I remember reading that in a couple of places that ancient trigonometry, particularly Ancient Greek trigonometry, used the chord as the primitive concept instead of sine and cosine. I can't tell whether the chord or half-chord was treated as primitive in the Indian mathematical tradition.
Here are two couple equivalent definitions of the chord function with an argument anachronistically written in terms of radians, written $k(t)$ . This function also technically assigns negative lengths to chords when the angle $t$ goes around the circle an odd number of complete revolutions.
$$ k(t) = 2\sin\left(\frac{t}{2}\right)$$
$$ k'' = -\frac{k}{4} \;\;\;\text{where}\;\;\; k(0) = 0 \;\;\text{and}\;\; k'(0) = 1 $$
The chord is also the length of the line segment between two points that are $t$ radians apart on the unit circle.
If you are primarily working with circles and don't have a notion of Cartesian coordinates, then it makes sense that chord would be the primitive trigonometric function.
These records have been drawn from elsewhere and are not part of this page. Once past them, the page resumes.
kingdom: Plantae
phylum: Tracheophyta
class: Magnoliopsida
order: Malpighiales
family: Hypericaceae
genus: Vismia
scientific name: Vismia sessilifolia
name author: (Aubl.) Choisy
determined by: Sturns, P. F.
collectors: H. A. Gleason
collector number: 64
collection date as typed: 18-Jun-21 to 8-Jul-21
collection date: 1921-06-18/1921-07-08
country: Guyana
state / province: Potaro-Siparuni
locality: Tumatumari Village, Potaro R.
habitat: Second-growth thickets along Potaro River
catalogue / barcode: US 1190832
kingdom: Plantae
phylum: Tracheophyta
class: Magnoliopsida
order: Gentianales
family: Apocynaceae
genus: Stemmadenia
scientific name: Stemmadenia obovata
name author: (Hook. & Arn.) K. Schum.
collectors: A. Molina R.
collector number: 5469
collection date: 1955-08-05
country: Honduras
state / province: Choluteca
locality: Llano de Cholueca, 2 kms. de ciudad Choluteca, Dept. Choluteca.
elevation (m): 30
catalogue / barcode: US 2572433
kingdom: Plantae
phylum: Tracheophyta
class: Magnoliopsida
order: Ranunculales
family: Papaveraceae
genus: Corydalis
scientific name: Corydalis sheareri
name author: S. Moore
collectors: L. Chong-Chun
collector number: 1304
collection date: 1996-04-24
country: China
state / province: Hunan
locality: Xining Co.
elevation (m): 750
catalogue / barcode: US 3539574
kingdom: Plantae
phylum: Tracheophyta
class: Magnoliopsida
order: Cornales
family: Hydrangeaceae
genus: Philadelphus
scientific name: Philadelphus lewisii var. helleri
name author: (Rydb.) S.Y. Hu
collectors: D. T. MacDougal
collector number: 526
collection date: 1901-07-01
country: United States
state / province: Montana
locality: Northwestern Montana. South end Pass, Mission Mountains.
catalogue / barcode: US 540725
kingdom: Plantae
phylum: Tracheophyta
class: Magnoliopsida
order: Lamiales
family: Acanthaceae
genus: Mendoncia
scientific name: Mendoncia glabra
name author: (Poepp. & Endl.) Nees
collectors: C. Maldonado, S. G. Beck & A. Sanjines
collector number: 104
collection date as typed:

It seems to me that chord is easier to explain than sine if you're accustomed to thinking of geometric drawings up to a rigid motion.
So my question is:
- Which mathematical traditions used the chord as one of their primitive trigonometric functions?
- When did those traditions, or derivatives thereof, move away from using the chord function? Did this shift correspond to a key discovery?